Mr Murphy said ideally, he’d also like to see a concessional interest rate loan reduction of two per cent to really help stage one and two famers.
Essentially, the YFFS and the FFF are farmers helping farmers.
“You really see it around here with dairy farmers; they don’t necessarily retire because they can just see this huge capital gains tax bill coming, so they’ll churn over and just run beef cows,” he said.
“I’d like to see some way where there’s assistance. It’s using tax as a tool to help generational change and not hold it back.”
Mr Murphy now needs to develop a marketing plan to help sell his scheme, as well as get some industry and farmer support before going to politicians and the banks as an agricultural industry.

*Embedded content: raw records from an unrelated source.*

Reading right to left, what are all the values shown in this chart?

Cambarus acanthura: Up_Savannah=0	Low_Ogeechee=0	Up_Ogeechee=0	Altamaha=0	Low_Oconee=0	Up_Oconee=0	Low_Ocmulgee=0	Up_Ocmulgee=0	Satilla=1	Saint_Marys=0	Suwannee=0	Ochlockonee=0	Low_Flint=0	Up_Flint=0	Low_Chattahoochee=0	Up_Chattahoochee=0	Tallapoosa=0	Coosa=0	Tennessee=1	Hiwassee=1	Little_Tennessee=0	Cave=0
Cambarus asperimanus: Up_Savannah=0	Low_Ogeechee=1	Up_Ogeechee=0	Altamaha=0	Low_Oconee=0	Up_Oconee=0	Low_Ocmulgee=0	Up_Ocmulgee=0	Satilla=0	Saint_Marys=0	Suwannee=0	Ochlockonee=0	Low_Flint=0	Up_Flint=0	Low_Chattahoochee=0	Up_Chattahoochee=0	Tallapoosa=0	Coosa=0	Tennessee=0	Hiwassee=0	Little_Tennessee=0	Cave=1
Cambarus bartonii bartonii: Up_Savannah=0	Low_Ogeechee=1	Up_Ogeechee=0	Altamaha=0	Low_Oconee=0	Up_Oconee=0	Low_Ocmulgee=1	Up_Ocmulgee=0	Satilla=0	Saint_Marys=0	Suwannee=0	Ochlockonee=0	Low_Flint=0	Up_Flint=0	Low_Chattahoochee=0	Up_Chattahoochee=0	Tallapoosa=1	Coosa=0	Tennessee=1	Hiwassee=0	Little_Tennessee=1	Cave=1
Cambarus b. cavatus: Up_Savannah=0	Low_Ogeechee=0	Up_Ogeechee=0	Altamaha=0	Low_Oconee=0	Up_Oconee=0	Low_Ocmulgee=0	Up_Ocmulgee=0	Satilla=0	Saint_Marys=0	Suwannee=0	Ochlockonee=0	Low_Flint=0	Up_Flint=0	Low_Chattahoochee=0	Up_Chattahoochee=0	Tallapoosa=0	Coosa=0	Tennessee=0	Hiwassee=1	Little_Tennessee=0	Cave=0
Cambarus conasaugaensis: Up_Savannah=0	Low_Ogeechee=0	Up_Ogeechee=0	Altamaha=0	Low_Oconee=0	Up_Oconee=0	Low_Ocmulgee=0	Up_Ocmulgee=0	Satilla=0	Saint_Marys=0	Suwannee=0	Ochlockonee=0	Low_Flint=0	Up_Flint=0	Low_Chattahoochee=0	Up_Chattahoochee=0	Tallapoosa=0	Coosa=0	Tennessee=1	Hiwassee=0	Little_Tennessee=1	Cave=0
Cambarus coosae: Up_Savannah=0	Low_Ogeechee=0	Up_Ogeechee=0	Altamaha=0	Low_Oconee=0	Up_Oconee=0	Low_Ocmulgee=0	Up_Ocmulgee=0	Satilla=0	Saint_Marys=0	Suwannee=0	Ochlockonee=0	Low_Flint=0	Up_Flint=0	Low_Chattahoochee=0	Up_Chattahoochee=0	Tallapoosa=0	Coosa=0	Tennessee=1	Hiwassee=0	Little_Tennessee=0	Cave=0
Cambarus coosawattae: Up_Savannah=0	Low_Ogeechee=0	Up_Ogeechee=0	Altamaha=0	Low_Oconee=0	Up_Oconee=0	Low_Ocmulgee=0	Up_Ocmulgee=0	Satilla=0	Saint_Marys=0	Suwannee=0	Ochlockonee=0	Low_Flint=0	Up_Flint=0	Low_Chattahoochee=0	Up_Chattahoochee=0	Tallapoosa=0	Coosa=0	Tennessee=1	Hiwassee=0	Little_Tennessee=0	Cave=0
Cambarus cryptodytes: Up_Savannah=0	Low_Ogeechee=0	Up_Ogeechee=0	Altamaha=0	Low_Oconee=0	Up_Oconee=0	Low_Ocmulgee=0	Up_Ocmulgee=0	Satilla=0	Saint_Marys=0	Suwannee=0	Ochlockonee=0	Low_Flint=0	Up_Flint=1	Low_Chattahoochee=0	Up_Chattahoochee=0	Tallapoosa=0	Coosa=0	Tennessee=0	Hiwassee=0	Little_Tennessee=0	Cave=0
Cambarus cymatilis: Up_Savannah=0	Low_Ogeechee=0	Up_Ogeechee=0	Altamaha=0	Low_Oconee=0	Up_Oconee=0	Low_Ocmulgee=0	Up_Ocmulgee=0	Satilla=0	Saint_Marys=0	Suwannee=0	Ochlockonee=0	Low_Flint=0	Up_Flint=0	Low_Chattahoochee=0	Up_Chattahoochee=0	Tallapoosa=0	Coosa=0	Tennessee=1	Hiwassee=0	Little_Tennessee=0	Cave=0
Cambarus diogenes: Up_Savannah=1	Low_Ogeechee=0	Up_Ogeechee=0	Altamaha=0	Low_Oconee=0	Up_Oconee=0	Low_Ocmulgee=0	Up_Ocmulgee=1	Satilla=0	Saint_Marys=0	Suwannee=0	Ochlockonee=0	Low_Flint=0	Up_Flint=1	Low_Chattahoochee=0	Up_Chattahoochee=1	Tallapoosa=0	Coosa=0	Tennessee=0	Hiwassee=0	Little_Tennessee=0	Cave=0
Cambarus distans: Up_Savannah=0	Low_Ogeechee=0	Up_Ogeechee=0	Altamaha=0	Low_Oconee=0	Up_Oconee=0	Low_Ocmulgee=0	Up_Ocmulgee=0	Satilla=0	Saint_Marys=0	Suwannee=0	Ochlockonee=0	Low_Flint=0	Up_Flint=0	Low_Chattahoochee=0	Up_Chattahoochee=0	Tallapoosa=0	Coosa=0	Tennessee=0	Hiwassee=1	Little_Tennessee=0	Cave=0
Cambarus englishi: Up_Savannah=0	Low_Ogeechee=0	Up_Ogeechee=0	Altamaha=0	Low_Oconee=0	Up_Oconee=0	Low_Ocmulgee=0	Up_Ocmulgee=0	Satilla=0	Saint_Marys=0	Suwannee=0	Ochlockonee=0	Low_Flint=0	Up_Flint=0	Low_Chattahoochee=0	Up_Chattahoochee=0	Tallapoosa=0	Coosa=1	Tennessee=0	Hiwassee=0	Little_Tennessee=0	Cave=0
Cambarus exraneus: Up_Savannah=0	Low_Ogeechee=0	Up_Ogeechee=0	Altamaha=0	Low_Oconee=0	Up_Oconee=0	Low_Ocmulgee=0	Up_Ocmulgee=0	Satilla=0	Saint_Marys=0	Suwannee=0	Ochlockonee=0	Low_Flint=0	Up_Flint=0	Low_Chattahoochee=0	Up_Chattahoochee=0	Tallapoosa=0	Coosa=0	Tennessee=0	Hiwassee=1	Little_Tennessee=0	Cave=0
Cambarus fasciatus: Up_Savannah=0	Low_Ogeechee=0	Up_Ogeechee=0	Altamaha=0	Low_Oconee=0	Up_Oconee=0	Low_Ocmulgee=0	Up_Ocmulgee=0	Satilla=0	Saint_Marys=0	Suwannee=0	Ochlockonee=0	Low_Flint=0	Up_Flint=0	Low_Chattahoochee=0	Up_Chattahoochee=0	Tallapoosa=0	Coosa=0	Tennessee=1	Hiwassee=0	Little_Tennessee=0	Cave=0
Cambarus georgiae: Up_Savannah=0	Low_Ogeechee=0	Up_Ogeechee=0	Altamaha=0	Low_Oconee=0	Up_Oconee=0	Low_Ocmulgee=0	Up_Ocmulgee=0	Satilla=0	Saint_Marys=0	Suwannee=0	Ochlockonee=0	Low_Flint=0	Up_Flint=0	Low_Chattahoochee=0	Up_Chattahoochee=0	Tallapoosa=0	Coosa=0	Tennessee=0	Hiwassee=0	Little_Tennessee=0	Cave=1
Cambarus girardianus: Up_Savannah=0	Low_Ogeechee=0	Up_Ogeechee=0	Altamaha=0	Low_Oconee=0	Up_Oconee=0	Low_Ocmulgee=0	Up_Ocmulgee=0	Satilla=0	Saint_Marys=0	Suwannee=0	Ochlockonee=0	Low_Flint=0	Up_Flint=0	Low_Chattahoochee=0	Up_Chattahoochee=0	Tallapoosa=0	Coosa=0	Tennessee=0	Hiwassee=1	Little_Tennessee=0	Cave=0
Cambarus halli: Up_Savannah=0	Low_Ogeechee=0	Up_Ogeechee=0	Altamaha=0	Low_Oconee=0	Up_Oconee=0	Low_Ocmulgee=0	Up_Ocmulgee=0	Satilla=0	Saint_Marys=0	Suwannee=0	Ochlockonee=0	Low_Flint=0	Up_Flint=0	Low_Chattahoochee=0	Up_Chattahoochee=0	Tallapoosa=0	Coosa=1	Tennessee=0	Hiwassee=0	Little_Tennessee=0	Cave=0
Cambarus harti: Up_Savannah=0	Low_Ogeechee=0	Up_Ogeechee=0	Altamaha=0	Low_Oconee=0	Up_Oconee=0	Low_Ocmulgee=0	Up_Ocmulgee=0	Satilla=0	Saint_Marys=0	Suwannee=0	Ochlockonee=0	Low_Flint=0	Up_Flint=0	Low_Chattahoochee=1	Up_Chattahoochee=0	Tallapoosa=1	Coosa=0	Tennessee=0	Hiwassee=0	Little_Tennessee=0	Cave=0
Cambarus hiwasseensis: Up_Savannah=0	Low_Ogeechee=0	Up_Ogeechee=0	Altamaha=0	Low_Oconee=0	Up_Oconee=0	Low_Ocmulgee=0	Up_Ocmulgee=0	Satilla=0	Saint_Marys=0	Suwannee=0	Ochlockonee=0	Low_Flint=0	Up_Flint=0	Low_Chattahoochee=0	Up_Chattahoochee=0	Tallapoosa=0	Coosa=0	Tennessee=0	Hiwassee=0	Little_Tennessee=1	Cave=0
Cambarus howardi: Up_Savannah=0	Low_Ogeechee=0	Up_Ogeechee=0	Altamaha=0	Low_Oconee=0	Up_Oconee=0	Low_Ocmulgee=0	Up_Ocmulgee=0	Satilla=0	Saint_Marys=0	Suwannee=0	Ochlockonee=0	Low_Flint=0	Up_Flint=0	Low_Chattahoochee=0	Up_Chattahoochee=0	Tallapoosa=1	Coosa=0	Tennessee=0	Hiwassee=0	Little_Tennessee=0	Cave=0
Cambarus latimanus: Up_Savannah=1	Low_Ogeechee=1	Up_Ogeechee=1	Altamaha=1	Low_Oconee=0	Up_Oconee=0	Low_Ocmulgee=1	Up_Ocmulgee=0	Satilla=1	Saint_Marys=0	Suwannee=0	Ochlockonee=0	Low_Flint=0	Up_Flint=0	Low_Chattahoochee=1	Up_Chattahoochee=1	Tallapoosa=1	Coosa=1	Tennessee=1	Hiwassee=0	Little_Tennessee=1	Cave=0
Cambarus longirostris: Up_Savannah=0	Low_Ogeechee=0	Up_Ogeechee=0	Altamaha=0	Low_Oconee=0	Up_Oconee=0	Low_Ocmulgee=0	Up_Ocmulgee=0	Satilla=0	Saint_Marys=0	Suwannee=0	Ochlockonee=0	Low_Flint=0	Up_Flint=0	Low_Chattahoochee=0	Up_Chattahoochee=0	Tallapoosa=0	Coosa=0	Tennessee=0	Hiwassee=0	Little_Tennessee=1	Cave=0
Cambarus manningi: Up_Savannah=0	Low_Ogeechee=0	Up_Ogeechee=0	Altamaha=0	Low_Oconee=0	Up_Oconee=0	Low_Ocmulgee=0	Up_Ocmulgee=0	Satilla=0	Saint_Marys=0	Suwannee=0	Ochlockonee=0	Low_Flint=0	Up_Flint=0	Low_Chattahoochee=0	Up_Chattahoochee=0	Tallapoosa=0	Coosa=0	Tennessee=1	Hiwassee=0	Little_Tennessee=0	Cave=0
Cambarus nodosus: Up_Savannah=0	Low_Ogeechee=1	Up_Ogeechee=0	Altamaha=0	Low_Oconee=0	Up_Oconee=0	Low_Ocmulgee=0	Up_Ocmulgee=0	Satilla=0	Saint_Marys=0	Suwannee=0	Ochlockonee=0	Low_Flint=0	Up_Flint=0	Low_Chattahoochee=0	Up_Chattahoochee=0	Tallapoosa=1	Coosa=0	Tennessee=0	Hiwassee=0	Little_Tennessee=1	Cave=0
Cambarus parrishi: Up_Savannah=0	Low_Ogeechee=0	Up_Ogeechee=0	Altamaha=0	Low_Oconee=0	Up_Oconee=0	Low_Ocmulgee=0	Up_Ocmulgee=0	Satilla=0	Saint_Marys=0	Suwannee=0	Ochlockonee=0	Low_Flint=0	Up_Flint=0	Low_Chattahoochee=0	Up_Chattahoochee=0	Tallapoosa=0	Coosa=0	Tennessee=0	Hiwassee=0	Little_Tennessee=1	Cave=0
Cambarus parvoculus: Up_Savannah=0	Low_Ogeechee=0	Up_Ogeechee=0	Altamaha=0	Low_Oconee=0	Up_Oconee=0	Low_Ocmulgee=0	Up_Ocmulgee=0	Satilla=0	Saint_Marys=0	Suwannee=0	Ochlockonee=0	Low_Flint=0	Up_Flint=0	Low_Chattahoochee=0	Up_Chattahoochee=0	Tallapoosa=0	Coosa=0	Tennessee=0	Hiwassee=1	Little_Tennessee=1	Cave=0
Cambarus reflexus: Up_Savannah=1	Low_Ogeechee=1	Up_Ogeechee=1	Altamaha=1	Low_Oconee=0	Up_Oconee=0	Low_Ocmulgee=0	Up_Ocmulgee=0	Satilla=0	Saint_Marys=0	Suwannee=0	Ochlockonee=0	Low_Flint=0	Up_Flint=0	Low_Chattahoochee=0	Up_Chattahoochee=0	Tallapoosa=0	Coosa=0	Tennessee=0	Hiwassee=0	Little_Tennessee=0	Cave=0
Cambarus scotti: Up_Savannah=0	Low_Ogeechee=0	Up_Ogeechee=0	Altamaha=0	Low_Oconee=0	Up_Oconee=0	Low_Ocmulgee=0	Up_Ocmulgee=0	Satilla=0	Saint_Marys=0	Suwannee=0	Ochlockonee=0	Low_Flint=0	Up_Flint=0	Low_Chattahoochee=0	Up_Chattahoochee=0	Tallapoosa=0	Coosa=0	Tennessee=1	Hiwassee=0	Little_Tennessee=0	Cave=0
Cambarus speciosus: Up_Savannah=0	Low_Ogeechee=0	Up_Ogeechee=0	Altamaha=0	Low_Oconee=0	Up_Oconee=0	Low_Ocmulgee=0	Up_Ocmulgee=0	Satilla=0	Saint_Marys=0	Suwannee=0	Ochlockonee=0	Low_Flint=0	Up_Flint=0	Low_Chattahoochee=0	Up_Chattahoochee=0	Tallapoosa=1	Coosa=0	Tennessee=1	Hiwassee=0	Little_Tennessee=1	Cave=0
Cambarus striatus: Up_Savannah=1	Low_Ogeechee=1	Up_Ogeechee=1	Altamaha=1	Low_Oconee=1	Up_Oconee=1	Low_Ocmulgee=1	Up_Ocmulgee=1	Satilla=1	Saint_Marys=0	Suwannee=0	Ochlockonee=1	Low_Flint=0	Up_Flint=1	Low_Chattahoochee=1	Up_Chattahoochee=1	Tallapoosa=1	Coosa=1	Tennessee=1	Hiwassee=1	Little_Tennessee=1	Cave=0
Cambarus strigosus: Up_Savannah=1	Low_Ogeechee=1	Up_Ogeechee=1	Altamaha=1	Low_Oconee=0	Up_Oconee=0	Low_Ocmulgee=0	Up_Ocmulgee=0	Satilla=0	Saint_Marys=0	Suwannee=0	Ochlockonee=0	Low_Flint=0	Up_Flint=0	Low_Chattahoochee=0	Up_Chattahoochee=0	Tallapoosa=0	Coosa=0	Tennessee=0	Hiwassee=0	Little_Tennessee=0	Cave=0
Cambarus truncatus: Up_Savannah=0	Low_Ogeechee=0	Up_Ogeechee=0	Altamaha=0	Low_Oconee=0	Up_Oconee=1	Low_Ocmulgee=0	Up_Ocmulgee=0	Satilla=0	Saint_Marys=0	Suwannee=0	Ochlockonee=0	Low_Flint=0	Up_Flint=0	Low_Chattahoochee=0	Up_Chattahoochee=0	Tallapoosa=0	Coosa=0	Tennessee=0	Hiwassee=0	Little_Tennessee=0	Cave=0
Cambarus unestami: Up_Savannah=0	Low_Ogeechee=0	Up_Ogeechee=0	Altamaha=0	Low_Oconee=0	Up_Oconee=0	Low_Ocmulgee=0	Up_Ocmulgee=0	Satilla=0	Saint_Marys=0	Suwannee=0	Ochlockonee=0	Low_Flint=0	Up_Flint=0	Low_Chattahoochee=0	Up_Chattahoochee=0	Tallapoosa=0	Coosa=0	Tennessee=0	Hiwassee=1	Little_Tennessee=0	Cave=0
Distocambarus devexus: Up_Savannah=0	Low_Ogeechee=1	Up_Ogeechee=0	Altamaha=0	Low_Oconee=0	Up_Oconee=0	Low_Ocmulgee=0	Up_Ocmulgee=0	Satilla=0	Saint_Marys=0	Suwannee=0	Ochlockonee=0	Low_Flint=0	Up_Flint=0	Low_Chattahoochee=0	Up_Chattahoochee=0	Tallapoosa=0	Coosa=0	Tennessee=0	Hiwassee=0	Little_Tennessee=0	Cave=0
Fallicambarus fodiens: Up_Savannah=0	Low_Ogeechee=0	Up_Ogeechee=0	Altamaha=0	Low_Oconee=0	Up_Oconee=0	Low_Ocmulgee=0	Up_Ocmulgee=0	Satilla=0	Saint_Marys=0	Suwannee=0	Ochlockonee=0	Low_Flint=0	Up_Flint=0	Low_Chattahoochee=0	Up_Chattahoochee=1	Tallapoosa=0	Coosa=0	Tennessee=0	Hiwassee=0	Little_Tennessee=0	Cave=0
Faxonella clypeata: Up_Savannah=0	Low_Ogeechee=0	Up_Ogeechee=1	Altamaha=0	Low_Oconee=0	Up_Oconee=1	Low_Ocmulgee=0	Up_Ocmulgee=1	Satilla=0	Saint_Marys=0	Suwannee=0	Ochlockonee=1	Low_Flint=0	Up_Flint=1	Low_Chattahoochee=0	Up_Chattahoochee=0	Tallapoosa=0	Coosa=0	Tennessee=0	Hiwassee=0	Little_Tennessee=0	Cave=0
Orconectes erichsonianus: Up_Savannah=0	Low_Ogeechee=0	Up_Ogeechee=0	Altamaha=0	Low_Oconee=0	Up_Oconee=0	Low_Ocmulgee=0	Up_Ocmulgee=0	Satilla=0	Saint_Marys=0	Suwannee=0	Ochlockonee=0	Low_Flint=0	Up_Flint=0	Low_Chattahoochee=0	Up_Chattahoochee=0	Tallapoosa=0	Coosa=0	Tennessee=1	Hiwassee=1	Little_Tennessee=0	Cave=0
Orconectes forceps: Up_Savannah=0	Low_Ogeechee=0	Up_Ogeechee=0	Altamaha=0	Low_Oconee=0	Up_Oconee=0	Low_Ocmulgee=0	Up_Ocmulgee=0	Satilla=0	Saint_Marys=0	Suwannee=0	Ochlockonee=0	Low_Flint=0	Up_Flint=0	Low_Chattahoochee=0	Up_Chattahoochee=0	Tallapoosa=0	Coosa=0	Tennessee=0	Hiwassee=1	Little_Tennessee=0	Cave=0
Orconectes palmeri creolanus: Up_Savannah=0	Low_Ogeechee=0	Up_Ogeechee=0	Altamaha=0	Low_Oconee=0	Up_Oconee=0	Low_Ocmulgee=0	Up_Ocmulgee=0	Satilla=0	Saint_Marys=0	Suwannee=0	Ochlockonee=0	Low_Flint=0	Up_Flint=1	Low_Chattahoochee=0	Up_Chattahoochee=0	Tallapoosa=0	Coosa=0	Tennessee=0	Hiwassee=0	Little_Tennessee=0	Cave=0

Of course, Mr Murphy has the full support of Nuffield Australia, with these types of plans exactly what they hope to get out of their scholarship recipients.
CEO Nuffield Australia Jim Geltch said Nuffield will use all available outlets to ensure the contents of his report and recommendations are distributed as widely as possible.
“I think it’s essential. I think the scholarship program is all about capacity building in agriculture, particularly with the reduction in numbers of people actually entering agriculture,” he said.
“Coupled with the need to produce more food as the virgin world population demands higher quality food produced sustainably, it’s absolutely essential that our farmers have the capacity to respond to those needs of the global population. Through Nuffield scholarships, we try and achieve that outcome.”